====== Exercise data

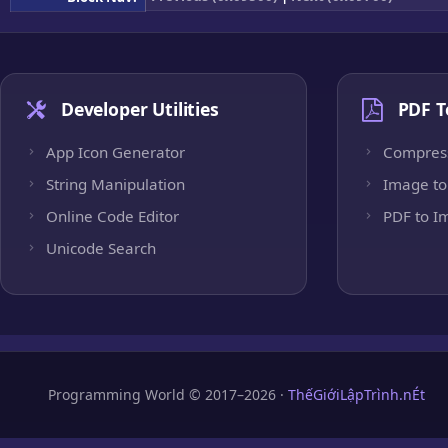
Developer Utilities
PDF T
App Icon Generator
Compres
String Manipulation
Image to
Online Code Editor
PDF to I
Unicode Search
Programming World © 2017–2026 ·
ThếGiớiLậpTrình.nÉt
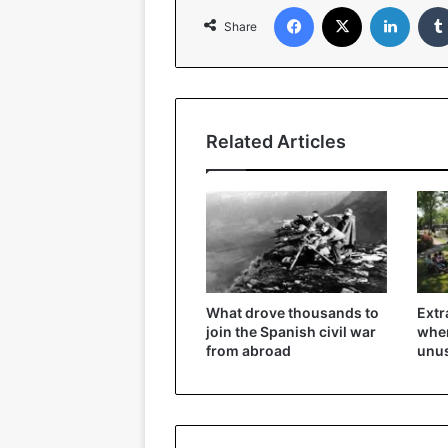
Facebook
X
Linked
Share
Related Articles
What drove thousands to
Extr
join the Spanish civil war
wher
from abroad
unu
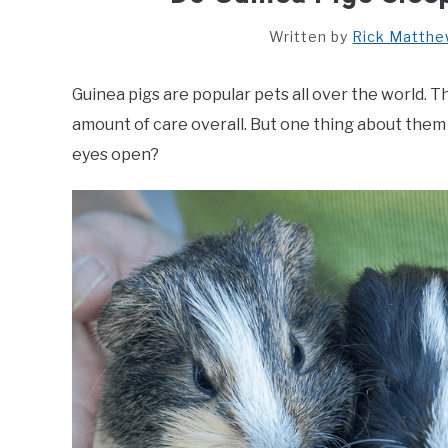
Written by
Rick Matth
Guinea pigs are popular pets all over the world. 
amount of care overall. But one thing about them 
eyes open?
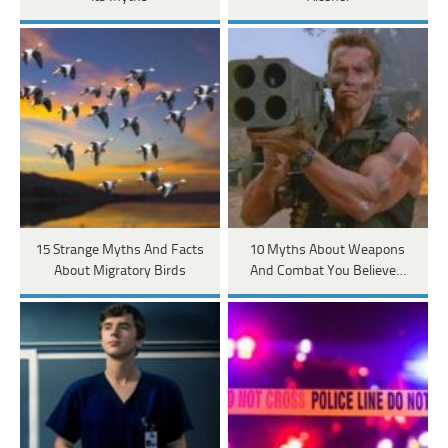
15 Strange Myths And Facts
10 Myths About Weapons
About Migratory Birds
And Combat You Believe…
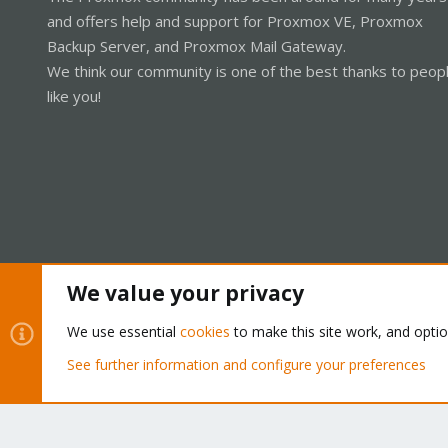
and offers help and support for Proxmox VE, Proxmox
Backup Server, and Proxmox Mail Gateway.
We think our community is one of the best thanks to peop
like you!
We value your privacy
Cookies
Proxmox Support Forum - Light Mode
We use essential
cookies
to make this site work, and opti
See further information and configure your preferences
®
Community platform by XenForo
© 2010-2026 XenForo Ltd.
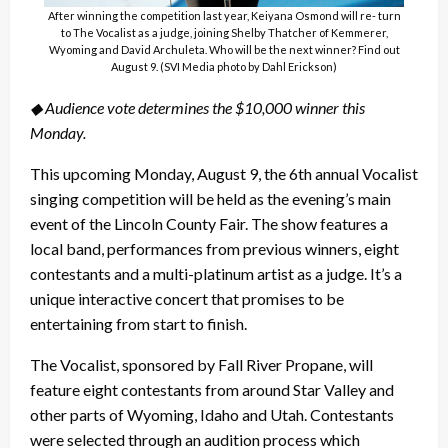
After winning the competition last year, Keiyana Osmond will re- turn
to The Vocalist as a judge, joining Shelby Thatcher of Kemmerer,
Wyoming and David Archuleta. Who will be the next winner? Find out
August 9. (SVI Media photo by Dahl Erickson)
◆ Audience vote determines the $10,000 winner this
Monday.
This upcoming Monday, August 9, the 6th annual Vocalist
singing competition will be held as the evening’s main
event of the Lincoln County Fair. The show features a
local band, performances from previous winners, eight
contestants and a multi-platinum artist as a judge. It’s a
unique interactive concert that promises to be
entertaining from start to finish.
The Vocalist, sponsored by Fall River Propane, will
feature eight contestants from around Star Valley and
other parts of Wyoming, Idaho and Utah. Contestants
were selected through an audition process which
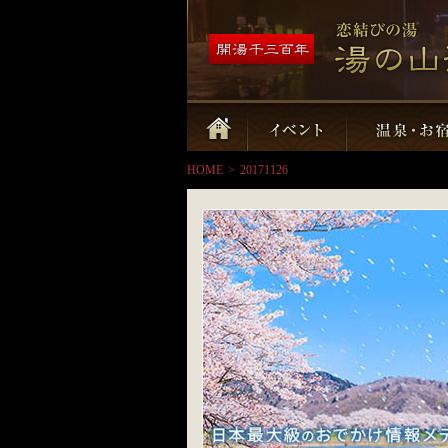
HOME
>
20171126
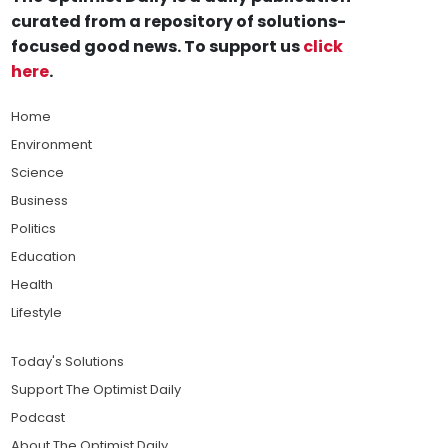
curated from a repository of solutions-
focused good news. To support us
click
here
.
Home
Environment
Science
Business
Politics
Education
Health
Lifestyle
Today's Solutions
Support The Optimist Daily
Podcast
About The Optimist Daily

============

(Exercise prompt): Copy the listing exactly. Any image in it stays out of the copy.

(Solved exercise):
Developer Utilities
PDF T
App Icon Generator
Compres
String Manipulation
Image to
Online Code Editor
PDF to I
Unicode Search
Programming World © 2017–2026 ·
ThếGiớiLậpTrình.nÉt
Facebook
X
Linked
Share
Related Articles
What drove thousands to
Extr
join the Spanish civil war
wher
from abroad
unu
Written by
Rick Matth
Guinea pigs are popular pets all over the world. 
amount of care overall. But one thing about them 
eyes open?
15 Strange Myths And Facts
10 Myths About Weapons
About Migratory Birds
And Combat You Believe…
and offers help and support for Proxmox VE, Proxmox
Backup Server, and Proxmox Mail Gateway.
We think our community is one of the best thanks to peop
like you!
We value your privacy
Cookies
Proxmox Support Forum - Light Mode
We use essential
cookies
to make this site work, and opti
See further information and configure your preferences
®
Community platform by XenForo
© 2010-2026 XenForo Ltd.
After winning the competition last year, Keiyana Osmond will re- turn
to The Vocalist as a judge, joining Shelby Thatcher of Kemmerer,
Wyoming and David Archuleta. Who will be the next winner? Find out
August 9. (SVI Media photo by Dahl Erickson)
◆ Audience vote determines the $10,000 winner this
Monday.
This upcoming Monday, August 9, the 6th annual Vocalist
singing competition will be held as the evening’s main
event of the Lincoln County Fair. The show features a
local band, performances from previous winners, eight
contestants and a multi-platinum artist as a judge. It’s a
unique interactive concert that promises to be
entertaining from start to finish.
The Vocalist, sponsored by Fall River Propane, will
feature eight contestants from around Star Valley and
other parts of Wyoming, Idaho and Utah. Contestants
were selected through an audition process which
HOME
>
20171126
curated from a repository of solutions-
focused good news. To support us
click
here
.
Home
Environment
Science
Business
Politics
Education
Health
Lifestyle
Today's Solutions
Support The Optimist Daily
Podcast
About The Optimist Daily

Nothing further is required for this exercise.